In this work, we used the double exchange model and studied the transport properties of the electronic states across the superconducting skyrmion crystal (SkX)–normal SkX interface. By calculating ...the energy dispersion and the real-space wave function of the electronic states we found topologically protected edge zero modes in the superconducting SkX nanoribbon. By consideration of the symmetry of the Hamiltonian of the bulk superconducting SkX and its nanoribbon, we found that they belong to the symmetry class D and support Majorana edge modes. To demonstrate the transport properties of these zero edge modes, we used the Green's function method and calculated the Andreev reflection coefficients of the electronic states across the superconducting SkX–normal SkX interface. Zero-mode-induced Andreev reflection peaks are demonstrated and also reflected in the tunneling current.
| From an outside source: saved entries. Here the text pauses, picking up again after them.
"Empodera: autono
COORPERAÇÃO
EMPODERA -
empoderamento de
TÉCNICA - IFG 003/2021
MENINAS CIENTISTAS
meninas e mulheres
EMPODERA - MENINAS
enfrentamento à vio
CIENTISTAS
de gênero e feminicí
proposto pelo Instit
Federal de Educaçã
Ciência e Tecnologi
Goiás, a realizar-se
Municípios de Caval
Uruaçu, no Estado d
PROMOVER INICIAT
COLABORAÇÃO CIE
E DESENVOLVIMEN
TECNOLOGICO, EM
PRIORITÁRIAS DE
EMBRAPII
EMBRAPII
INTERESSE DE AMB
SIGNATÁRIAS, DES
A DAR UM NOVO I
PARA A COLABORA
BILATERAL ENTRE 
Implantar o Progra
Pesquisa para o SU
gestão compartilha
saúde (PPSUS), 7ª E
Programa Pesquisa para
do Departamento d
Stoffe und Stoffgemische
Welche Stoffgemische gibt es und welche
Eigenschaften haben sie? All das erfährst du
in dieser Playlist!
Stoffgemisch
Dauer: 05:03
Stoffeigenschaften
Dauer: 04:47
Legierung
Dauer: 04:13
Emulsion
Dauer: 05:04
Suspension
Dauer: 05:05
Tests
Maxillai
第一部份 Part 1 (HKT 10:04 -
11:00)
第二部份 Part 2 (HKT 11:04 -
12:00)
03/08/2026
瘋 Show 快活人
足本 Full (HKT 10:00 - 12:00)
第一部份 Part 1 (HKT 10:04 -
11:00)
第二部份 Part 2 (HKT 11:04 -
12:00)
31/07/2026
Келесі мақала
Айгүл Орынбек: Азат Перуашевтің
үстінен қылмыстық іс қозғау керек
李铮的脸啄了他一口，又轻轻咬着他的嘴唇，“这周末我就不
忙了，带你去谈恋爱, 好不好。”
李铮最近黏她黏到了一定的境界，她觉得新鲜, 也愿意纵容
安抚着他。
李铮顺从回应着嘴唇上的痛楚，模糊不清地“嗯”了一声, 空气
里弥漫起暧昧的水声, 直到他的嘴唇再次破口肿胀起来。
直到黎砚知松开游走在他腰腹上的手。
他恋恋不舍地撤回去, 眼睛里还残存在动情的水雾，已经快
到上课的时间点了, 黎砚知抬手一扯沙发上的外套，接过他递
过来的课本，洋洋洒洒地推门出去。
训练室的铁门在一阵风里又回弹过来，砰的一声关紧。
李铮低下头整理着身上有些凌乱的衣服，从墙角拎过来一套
Single-channel conductance is quantized at 2e2/h and 4e2/h for two-fold and four-fold degenerate Majorana bound states, respectively.
•The non-equilibrium Green's function method is extended to the double-exchange model of the superconducting skyrmion crystal.•Majorana states at the edges of the infinitely long superconducting skyrmion crystal nanoribbon are found.•Transport properties of the superconducting skyrmion crystal—normal skyrmion crystal junction are investigated.